::: Source extract
Jorge Nachtigall
Jorge Nachtigall

Reputation: 539

Javacc parser generator not recognizing my language (input)

I'm working with Javacc to build a parser for a Pascal subset.

This is my code:

PARSER_BEGIN(Pascal)
import java.io.*;
public class Pascal {

  public static void main(String args[]) throws ParseException,IOException {

    Pascal parser = new Pascal(new FileInputStream(args[0]));
    parser.Programa();
  }

}

PARSER_END(Pascal)

SKIP :
{
  " "
| "\t"
| "\n"
| "\r"
::::::
::: Records provided
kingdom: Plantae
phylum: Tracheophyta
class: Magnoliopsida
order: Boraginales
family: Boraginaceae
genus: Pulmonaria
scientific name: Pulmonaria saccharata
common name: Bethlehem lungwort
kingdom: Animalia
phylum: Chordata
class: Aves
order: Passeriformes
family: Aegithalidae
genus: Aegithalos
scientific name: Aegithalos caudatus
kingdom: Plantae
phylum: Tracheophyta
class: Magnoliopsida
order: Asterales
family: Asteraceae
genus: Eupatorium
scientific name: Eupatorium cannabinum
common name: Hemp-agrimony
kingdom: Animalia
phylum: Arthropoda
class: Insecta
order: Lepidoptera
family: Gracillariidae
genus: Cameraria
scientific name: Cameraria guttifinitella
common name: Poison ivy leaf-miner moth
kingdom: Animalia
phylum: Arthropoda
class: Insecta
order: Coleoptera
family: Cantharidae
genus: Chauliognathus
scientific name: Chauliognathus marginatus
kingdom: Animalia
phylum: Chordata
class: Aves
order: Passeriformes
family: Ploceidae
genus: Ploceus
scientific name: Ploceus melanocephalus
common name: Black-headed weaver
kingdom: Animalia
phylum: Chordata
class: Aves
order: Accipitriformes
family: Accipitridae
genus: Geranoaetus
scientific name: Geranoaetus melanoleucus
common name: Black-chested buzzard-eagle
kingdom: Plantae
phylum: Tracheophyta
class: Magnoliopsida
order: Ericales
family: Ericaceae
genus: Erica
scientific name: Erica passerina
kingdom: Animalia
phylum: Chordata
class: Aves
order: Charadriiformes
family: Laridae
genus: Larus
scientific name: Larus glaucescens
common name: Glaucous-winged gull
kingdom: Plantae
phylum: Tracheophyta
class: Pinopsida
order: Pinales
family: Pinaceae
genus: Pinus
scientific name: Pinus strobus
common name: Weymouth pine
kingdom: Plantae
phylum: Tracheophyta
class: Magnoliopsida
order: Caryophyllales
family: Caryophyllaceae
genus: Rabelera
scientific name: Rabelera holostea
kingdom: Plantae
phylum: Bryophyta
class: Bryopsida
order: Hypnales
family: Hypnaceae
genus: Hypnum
::::::
> **Exercise**
Copy the part of the JavaCC parser post above from "Reputation: 539" to "PARSER_BEGIN(Pascal)" word for word.

> **Expected answer**
Reputation: 539

Javacc parser generator not recognizing my language (input)

I'm working with Javacc to build a parser for a Pascal subset.

This is my code:

PARSER_BEGIN(Pascal)